Glyceollins are a family of prenylated pterocarpans found in ineffective types of nodule in soybean in response to symbiotic infection.  

It possesses two chiral centers and can be asymmetrically synthesized chemically at a gram level scale. 

Molecules found in the family are :
 Glyceollin I
 Glyceollin II
 Glyceollin III
 Glyceollin IV

Effects
They are phytoalexins with an antiestrogenic activity. Lygin et al. 2013 finds antifungal activity against Phytophthora sojae and Macrophomina phaseolina, and Kim et al. 2010 against Aspergillus sojae. Kaplan et al. 1980 finds nematicidal activity against Meloidogyne incognita. Parniske et al. 1991 finds an antibacterial effect. Glyceollin is a vital part of soybean immunity.

Metabolism
Lygin et al. 2013 find that daidzein is a precursor. Glyceollin is a product of the phenylpropanoid pathway.
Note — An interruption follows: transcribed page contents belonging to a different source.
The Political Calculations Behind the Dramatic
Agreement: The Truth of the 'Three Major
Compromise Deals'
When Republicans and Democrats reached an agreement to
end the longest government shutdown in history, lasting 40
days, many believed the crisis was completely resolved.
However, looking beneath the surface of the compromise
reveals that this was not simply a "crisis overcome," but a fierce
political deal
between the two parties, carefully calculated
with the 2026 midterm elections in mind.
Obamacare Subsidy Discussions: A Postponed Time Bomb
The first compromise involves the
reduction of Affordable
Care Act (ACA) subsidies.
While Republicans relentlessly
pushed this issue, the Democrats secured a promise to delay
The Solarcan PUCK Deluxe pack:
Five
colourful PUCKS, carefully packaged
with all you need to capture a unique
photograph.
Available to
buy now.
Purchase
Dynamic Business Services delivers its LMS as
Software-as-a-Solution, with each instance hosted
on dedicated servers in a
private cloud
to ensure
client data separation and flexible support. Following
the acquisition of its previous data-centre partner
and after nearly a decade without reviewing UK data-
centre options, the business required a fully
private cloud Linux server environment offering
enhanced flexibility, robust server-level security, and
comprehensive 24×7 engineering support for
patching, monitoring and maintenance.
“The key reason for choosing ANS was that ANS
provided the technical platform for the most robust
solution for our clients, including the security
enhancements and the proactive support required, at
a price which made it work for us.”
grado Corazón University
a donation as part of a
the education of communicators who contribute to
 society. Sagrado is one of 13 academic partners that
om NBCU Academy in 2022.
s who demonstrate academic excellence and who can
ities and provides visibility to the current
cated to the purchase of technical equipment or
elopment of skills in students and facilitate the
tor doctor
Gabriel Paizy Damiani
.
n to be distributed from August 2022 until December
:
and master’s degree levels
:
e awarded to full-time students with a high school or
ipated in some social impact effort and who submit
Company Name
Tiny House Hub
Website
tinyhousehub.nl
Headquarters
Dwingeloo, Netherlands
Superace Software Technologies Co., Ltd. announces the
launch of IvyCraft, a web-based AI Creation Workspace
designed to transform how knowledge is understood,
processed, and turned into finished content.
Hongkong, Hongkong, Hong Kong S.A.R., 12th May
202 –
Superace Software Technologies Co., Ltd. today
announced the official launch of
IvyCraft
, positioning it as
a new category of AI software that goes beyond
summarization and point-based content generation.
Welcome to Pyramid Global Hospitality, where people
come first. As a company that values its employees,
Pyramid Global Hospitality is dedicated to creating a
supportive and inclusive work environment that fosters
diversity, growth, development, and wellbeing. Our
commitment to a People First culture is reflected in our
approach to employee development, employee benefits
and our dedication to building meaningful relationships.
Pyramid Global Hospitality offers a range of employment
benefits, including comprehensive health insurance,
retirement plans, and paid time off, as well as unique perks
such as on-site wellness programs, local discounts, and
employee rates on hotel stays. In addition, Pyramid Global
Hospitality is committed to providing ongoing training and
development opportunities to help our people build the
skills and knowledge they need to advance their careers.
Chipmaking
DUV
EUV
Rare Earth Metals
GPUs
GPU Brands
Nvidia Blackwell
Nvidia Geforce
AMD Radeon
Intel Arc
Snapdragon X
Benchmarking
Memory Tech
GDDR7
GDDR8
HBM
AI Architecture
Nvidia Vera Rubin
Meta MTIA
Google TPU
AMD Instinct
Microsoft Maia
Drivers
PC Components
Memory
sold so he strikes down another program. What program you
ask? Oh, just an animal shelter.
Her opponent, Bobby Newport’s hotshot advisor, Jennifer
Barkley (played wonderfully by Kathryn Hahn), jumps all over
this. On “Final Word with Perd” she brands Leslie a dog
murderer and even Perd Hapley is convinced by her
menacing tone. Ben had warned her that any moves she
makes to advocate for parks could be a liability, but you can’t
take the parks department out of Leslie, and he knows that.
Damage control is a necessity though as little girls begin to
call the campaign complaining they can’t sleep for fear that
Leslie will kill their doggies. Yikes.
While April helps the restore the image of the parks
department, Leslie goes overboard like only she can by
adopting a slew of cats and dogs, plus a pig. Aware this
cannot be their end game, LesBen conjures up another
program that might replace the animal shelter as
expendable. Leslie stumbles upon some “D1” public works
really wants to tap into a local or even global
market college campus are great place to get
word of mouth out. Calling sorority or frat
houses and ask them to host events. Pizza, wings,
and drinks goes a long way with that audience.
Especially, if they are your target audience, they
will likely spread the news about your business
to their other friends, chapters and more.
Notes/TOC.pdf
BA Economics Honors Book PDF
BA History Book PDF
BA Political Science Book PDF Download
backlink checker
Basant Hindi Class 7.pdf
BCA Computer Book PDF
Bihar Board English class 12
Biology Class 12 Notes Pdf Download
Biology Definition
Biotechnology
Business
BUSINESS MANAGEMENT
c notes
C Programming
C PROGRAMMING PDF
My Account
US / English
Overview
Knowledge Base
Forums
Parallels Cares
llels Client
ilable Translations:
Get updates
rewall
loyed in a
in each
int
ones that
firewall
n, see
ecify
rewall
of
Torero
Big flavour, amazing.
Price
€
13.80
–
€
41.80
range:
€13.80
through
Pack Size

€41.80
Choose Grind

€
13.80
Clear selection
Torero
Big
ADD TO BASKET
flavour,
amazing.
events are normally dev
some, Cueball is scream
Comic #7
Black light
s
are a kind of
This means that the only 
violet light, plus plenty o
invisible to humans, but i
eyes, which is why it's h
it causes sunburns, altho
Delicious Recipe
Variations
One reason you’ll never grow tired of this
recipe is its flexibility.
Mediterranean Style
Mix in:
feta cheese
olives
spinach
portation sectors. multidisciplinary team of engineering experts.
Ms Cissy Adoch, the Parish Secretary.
Glycinol is the direct precursor of glyceollins through the action of a prenyltransferase. Glyceollin synthase then transforms those prenylated precursors into glyceollins.

Inhibitors
Some pathogens produce inhibitors. Ziegler & Pontzen 1982 find Phytophthora megasperma produces an extracellular invertase, a mannanglycoprotein (a glycoprotein of mannan), which prevents glyceollin accumulation not by its enzymatic action but due to an effect of its carbohydrate moiety.